Sobre inocência e intolerância
O mundo acompanha, entre preocupado e estarrecido, o incidente gerado pelos EUA com a realização do longa-metragem Muhammad’s trial (que pode ser traduzido como ‘Julgamento de Maomé’), considerado anti-islâmico, intitulado paralelamente Muhammad, prophet of the muslims (em português, ‘Maomé, profeta dos muçulmanos’). O filme em questão faz duras críticas ao Islã, inclusive ao profeta Maomé, autoridade religiosa máxima da tradição de fé.
Na verdade, o filme inteiro não foi exibido, mas sim um vídeo mais curto, que circulou pela internet. O vídeo, que é o trailer de um filme mais longo chamado Innocence of Muslims (“Inocência de Muçulmanos”, em tradução livre), parece retratar o Islã como uma religião de violência e ódio, e Maomé, como um homem tolo e com sede de poder. Acredita-se que o filme completo tenha cerca de uma hora, ainda que o vídeo mais visto seja um trailer de 14 minutos, amplamente divulgado em inglês e árabe, com características amadoras no que diz respeito a atores, cenário e produção.
Os resultados não se fizeram esperar. Rebeliões e protestos em vários pontos do mundo, mortes (inclusive a do embaixador estadunidense na Líbia) e outras manifestações de violência. Ataques suicidas em vários países muçulmanos deixaram um rastro de sangue e terror assustador.
Parece incrível que em um mundo pluralista, onde tantos envidam esforços pela paz e a concórdia entre os povos e as religiões alguém cometa essa falta de respeito e essa imprudência. Basta conhecer levemente o Islã, para se ter conhecimento do tamanho do problema que tal filme criaria.
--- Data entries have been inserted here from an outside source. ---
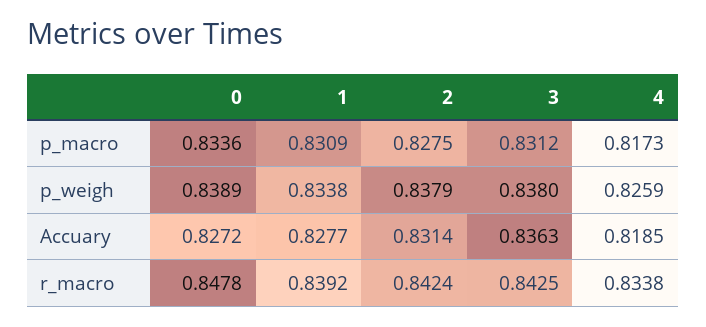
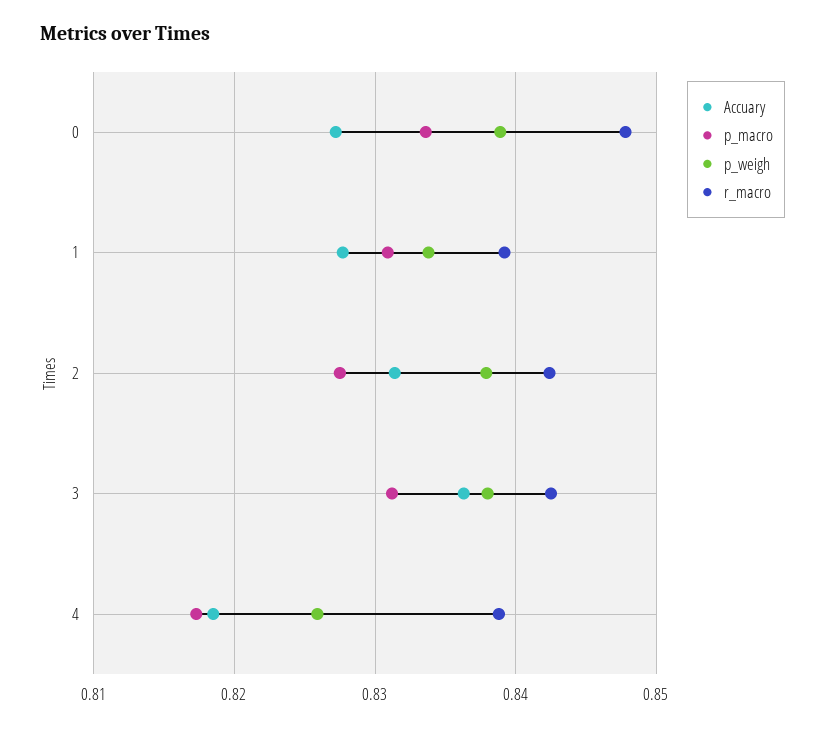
  {
    "p_macro": {
      "0": 0.8336,
      "1": 0.8309,
      "2": 0.8275,
      "3": 0.8312,
      "4": 0.8173
    },
    "p_weigh": {
      "0": 0.8389,
      "1": 0.8338,
      "2": 0.8379,
      "3": 0.838,
      "4": 0.8259
    },
    "Accuary": {
      "0": 0.8272,
      "1": 0.8277,
      "2": 0.8314,
      "3": 0.8363,
      "4": 0.8185
    },
    "r_macro": {
      "0": 0.8478,
      "1": 0.8392,
      "2": 0.8424,
      "3": 0.8425,
-     "4": 0.8338
+     "4": 0.839
    }
  }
Para o Islã, qualquer representação de Maomé vai contra os ensinamentos islâmicos imagine-se então uma representação satírica e crítica. A descrição pouco elogiosa da mulher de Maomé e de seus seguidores também é considerada uma blasfêmia. Outras referências aos casos de Maomé com mulheres, a sua ganância e sua tendência à violência também são ofensivas em qualquer contexto. Assim como a insinuação de que o profeta seria abusador de jovens, homossexual etc.
Além disso, o princípio fundador do Islã é que o Alcorão é a palavra direta de Deus, revelada a Maomé para ser difundida pela humanidade. Sendo assim, o fato de o vídeo colocar em questão o estatuto de revelação divina do Alcorão, afirmando ser o mesmo inspirado em trechos do Antigo e Novo Testamentos, também é uma afronta aos muçulmanos.
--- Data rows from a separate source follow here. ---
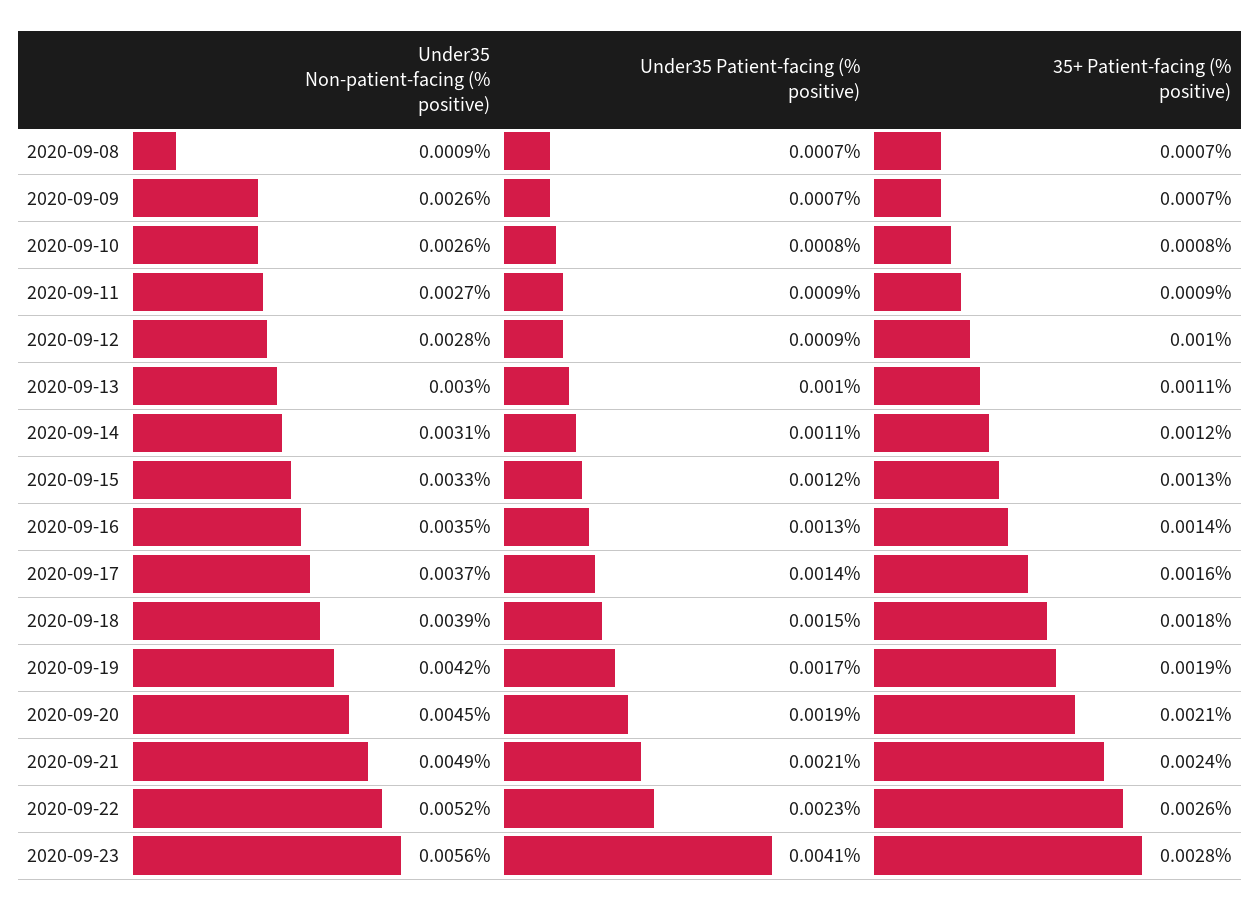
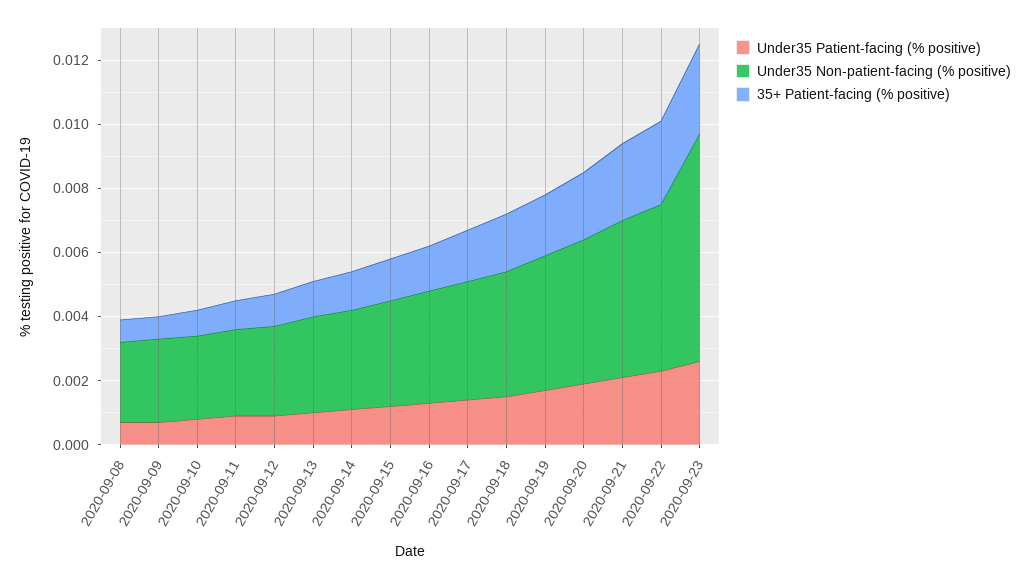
  {
    "Under35 Non-patient-facing (% positive)": {
-     "2020-09-08": 0.0009,
+     "2020-09-08": 0.0025,
      "2020-09-09": 0.0026,
      "2020-09-10": 0.0026,
      "2020-09-11": 0.0027,
      "2020-09-12": 0.0028,
      "2020-09-13": 0.003,
      "2020-09-14": 0.0031,
      "2020-09-15": 0.0033,
      "2020-09-16": 0.0035,
      "2020-09-17": 0.0037,
      "2020-09-18": 0.0039,
      "2020-09-19": 0.0042,
      "2020-09-20": 0.0045,
      "2020-09-21": 0.0049,
      "2020-09-22": 0.0052,
-     "2020-09-23": 0.0056
+     "2020-09-23": 0.007
    },
    "Under35 Patient-facing (% positive)": {
      "2020-09-08": 0.0007,
      "2020-09-09": 0.0007,
      "2020-09-10": 0.0008,
      "2020-09-11": 0.0009,
      "2020-09-12": 0.0009,
      "2020-09-13": 0.001,
      "2020-09-14": 0.0011,
      "2020-09-15": 0.0012,
      "2020-09-16": 0.0013,
      "2020-09-17": 0.0014,
      "2020-09-18": 0.0015,
      "2020-09-19": 0.0017,
      "2020-09-20": 0.0019,
      "2020-09-21": 0.0021,
      "2020-09-22": 0.0023,
-     "2020-09-23": 0.0041
+     "2020-09-23": 0.0025
    },
    "35+ Patient-facing (% positive)": {
      "2020-09-08": 0.0007,
      "2020-09-09": 0.0007,
      "2020-09-10": 0.0008,
      "2020-09-11": 0.0009,
      "2020-09-12": 0.001,
      "2020-09-13": 0.0011,
      "2020-09-14": 0.0012,
      "2020-09-15": 0.0013,
      "2020-09-16": 0.0014,
      "2020-09-17": 0.0016,
      "2020-09-18": 0.0018,
      "2020-09-19": 0.0019,
      "2020-09-20": 0.0021,
      "2020-09-21": 0.0024,
      "2020-09-22": 0.0026,
      "2020-09-23": 0.0028
    }
  }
Uma reflexão sobre o estatuto plurirreligioso de nossa sociedade pode nos ajudar igualmente a entender o que acontece. Em termos fenomenológicos, a categoria “pluralismo religioso” se refere simplesmente ao fato de que a história das religiões mostra uma pluralidade de tradições e uma pluralidade de variações dentro de cada tradição. Filosoficamente, no entanto, o termo se refere a uma particular teoria da relação entre essas tradições, com suas diferentes e competitivas características. Esta é a teoria segundo a qual as grandes religiões do mundo constituem concepções e percepções variadas, e respostas àquela que é a última e misteriosa divina realidade.
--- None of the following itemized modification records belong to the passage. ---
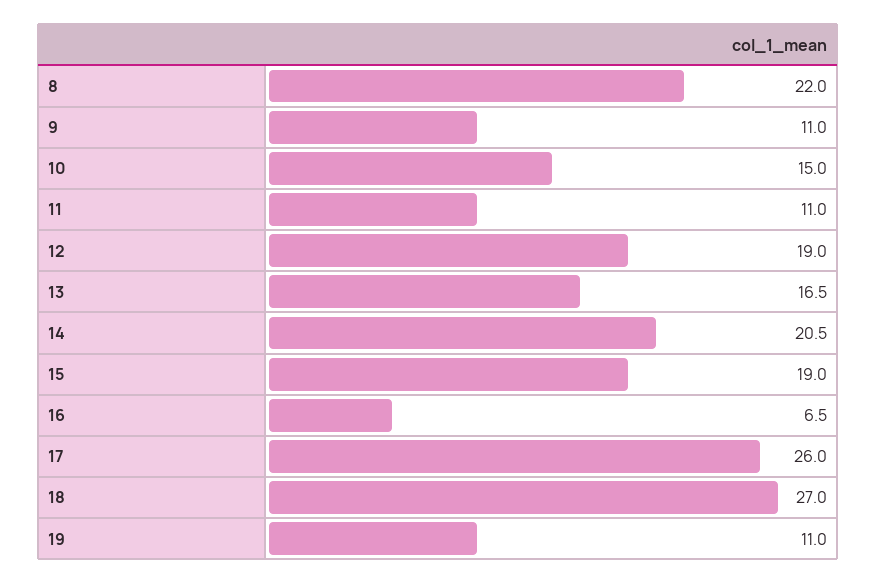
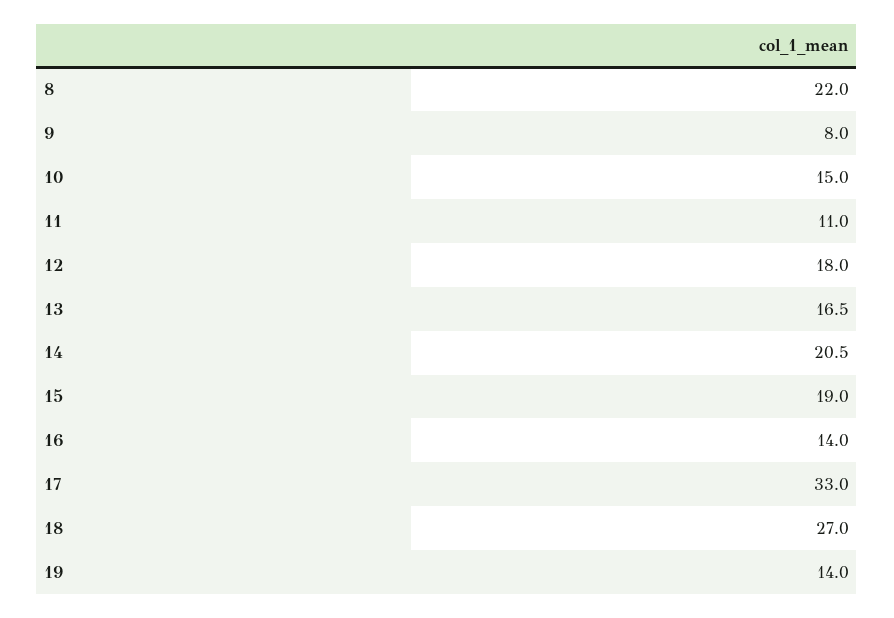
  {
    "8": 22,
-   "9": 11,
+   "9": 8,
    "10": 15,
    "11": 11,
-   "12": 19,
+   "12": 18,
    "13": 16.5,
    "14": 20.5,
    "15": 19,
-   "16": 6.5,
+   "16": 14,
-   "17": 26,
+   "17": 33,
    "18": 27,
-   "19": 11
+   "19": 14
  }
Um incidente como o que hoje vivemos nos diz algo importante sobre o respeito e a convivência na pluralidade. A ascensão da sacralidade plurirreligiosa não necessariamente implica num crepúsculo da adesão a uma religião tradicional com todas as consequências daí advindas. Implica, sim, num constante e agudo discernimento que fará com que a vivência da própria fé e a reflexão sobre ela devam ser, mais do que nunca, submetidas a um discernimento e uma reflexão sobre o coração de sua identidade. A fecundidade atingida com o movimento de interface entre as religiões corre o risco de diluir-se enquanto a face da sacralidade permanecer difusa e sem nenhum contorno, falhando no sonho e na tentativa efetiva de criar uma síntese robusta e consistente.
No diálogo e no desejo de interlocução e encontro entre as religiões, experimenta-se o dilaceramento entre o amor e a verdade. No fundo mais profundo do desejo inaudito de ir ao encontro do outro está igualmente o desejo de com ele aprender coisas que só o Espírito de Deus no outro pode ensinar. Mas para que diálogo haja, haverá que fazê-lo sem perder a identidade da própria experiência. Ainda que – felizmente – para isto seja necessário abrir-se sempre mais ao outro para com ele aprender como esperar este futuro que somos todos – em rica reciprocidade, – chamados a construir, mas que por outra parte nos é e será graciosamente dado.
Espera-se que cristãos e muçulmanos caminhem e avancem mais neste aprendizado a partir da recente experiência do infeliz vídeo que tem ocupado as páginas da mídia nos últimos dias.